— Ты быстро позабыла про свой неприступный Эринир. У него тоже были каменные стены и окованные железом ворота. Однако он нал под нашим натиском за три дня, или даже быстрее, — Бренн рассмеялся, — я уже не помню.
Морейн дернула плечом, почувствовав, как подступают предательские слезы обиды и горьких воспоминаний.
— Силы были неравными, это ты тоже, наверное, не помнишь, — сказала она.
— Какая разница? — скривил губы Бренн. — Все крепости сдаются моему войску рано или поздно. Мне остается только забирать сокровища и женщин, — Бренн говорил это со злой насмешкой, пытаясь задеть Морейн. — Как и ты, Гелиона будет стоять на коленях и просить пощады.
Морейн сердито сжала губы. Хотя она не могла припомнить подобную сцену, но не решилась сказать об этом Бренну, чего доброго он решит исправить упущение. В этой войне она была на стороне Поэннина, мстительно представляя, как падет Город Солнца, как будет рыдать и молить о пощаде ненавистная Гелиона. Но она понимала, что не менее вероятна и обратная ситуация. Упрямство и самовлюбленность заведут Поэннинского вождя в ловушку, где он и погибнет вместе со своим диким воинством.
Вокруг Поэннинского замка горели костры, сжигая в своем пламени старые вещи и горести, которые люди не хотели брать с собой в новый год. Наступали дни Самайна — дни безвременья, когда граница между верхним и нижним мирами становится совсем тонкой. Поэннинцы встречали Самайн не так, как это было принято в Эринире: другие обряды, другие молитвы, другие жертвы. В мрачной крепости Хребтовины и праздники казались зловещими. Со всей округи согнали скот. Жрецы, обретя невероятную важность, проводили обряды очищения.
Остров черным чудовищем уснул на поверхности озера, подставляя ветру свою колючую спину. На берегу у воды горели костры, варилось в котлах мясо, пестрели полосатые женские юбки и мужские цветные плащи вперемешку с длинными белыми одеяниями жрецов. На берегу Черного Озера был сооружен помост, расставлены столы. Жрецы, вернувшиеся со своих тайных служб, пели ритуальные песни вокруг высоких костров. Кружили хороводы ряженых.

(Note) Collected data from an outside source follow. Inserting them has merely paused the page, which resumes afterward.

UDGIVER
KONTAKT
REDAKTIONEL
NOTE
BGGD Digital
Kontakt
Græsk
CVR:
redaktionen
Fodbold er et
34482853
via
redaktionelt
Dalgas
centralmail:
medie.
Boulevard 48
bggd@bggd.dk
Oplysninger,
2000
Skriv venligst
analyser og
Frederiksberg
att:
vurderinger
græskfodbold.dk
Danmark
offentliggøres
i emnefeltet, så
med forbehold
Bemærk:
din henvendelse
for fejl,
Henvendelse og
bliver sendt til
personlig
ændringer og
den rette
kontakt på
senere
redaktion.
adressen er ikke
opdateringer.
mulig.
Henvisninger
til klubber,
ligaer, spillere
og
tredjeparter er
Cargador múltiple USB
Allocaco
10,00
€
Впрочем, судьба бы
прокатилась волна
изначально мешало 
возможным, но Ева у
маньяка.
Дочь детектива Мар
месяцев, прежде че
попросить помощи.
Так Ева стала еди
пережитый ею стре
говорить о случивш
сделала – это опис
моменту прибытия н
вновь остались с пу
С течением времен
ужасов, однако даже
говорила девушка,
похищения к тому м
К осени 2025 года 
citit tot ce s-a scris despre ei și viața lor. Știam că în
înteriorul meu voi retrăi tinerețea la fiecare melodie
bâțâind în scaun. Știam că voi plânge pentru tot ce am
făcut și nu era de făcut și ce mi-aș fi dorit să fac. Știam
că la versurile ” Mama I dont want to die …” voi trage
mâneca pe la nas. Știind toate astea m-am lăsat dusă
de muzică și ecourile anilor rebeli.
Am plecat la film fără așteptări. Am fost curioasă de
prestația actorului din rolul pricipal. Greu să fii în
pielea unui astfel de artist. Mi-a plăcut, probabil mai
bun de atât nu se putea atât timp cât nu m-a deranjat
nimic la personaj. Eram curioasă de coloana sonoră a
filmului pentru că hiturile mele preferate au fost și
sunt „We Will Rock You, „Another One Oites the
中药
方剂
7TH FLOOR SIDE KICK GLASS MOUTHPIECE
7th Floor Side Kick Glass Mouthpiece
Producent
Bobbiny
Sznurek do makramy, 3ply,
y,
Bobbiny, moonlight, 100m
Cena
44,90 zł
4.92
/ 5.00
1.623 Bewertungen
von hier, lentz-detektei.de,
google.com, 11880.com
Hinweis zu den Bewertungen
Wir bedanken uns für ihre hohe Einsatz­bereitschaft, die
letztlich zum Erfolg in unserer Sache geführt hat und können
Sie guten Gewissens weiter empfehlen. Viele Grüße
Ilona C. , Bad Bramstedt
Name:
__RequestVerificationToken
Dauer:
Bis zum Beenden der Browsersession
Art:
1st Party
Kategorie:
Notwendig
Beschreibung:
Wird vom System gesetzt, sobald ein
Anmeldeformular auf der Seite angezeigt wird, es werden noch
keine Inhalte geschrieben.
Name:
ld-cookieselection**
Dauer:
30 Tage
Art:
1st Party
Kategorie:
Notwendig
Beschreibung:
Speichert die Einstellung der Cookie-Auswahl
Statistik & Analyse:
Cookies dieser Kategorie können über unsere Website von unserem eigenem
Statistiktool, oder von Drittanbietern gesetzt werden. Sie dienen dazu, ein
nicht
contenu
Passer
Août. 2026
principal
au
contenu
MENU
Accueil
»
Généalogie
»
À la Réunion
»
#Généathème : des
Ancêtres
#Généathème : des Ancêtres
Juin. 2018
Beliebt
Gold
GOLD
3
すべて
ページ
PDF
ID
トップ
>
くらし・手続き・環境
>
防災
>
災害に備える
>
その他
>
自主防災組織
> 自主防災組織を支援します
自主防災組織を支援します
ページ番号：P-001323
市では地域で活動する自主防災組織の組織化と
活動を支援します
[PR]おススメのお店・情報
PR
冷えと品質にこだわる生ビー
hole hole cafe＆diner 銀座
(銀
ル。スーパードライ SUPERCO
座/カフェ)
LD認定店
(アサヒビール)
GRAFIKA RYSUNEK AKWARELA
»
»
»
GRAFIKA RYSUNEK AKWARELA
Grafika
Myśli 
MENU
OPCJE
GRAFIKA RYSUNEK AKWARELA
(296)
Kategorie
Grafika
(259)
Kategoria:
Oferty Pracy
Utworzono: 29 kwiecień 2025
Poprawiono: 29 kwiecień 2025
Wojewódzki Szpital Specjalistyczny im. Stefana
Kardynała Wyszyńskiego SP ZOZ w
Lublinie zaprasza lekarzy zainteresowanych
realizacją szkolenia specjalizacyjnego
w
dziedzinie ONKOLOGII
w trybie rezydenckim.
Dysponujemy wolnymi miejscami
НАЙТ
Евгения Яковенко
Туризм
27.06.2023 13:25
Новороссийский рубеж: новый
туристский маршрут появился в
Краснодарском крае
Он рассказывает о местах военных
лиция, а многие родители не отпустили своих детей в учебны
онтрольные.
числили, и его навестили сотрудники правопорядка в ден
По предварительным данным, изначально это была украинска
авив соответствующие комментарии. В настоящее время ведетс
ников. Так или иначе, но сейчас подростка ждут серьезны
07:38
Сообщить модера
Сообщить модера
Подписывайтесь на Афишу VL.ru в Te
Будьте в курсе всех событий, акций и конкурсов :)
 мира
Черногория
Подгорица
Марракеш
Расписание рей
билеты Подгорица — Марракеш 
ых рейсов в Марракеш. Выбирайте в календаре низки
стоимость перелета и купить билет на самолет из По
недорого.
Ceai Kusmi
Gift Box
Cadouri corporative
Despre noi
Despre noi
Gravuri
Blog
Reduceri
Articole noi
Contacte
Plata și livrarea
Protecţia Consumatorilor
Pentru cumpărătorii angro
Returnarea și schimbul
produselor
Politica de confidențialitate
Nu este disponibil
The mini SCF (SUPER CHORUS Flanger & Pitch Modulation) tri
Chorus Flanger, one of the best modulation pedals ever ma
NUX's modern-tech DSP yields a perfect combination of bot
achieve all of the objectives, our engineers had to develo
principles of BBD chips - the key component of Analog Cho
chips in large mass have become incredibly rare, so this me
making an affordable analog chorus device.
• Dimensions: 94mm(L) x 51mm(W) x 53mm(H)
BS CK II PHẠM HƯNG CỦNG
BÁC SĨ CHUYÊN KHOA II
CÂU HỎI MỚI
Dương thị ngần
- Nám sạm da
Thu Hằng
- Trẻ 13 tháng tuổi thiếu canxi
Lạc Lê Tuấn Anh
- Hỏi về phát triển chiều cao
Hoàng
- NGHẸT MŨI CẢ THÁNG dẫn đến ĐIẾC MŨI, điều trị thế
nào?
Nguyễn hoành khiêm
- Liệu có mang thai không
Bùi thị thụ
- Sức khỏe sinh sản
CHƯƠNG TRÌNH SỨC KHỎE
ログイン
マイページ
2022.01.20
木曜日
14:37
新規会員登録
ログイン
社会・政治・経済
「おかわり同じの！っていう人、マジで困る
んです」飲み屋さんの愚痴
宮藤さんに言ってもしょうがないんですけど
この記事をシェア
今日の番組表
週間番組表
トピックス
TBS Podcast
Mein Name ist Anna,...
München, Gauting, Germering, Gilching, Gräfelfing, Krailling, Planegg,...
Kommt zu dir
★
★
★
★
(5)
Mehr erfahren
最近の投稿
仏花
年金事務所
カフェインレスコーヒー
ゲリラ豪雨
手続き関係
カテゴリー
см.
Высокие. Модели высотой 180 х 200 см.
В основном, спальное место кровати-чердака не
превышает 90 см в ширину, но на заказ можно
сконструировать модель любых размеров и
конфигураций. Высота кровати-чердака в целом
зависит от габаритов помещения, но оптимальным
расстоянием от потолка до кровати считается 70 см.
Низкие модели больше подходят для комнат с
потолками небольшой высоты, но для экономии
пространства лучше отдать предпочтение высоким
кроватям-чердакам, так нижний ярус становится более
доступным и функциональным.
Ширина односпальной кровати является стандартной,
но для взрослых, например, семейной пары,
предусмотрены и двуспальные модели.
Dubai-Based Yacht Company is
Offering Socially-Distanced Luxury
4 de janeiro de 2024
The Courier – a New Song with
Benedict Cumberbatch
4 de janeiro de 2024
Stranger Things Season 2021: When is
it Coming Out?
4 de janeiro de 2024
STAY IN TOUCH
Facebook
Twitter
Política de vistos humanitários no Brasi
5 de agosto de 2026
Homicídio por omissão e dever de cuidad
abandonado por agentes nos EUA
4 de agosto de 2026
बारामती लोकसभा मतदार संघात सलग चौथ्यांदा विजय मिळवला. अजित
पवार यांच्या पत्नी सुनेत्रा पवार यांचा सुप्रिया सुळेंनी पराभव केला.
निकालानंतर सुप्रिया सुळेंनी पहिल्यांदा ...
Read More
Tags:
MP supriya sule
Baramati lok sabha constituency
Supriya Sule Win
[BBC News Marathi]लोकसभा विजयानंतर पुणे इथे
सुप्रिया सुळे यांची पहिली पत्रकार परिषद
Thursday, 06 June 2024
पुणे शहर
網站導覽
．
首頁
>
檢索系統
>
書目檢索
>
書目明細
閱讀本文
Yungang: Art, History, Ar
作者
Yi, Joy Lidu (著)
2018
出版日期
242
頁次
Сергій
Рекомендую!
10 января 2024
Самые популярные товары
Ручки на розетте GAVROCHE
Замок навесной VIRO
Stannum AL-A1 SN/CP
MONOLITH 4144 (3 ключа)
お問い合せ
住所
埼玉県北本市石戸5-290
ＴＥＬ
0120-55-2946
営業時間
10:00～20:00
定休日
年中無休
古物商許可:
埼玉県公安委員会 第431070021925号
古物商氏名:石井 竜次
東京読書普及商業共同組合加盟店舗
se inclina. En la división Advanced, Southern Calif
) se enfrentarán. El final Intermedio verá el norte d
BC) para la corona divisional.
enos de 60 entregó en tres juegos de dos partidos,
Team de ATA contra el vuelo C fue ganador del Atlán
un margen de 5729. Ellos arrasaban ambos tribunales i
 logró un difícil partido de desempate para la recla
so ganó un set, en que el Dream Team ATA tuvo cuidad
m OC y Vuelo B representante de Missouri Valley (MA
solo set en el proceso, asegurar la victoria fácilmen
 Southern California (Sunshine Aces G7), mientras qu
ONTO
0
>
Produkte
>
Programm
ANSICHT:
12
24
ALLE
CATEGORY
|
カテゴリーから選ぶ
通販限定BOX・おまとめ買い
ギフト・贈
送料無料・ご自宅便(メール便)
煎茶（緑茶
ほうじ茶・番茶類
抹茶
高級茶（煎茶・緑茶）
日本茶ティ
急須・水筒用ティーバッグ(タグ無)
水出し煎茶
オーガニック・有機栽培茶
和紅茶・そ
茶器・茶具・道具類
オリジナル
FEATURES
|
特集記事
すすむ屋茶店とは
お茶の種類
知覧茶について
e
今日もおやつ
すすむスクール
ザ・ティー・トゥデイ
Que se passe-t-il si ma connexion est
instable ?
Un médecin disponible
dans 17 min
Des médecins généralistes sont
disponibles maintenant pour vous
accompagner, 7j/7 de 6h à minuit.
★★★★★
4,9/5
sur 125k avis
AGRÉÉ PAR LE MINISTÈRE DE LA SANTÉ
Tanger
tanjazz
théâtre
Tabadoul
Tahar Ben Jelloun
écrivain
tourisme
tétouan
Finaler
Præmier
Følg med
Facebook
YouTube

Холодно и неуютно на осеннем ветру, скорее бы все закончилось и наступила ночь. Тогда погасят костры и все огни, и король со своими людьми вернется под своды замка в пиршественную залу, разогретую очагами, укрытую от ветров и злых духов. Начнется самый торжественный момент праздника — возжигание священного огня, от него зажгут другие и факелы, и дом оживет новым светом.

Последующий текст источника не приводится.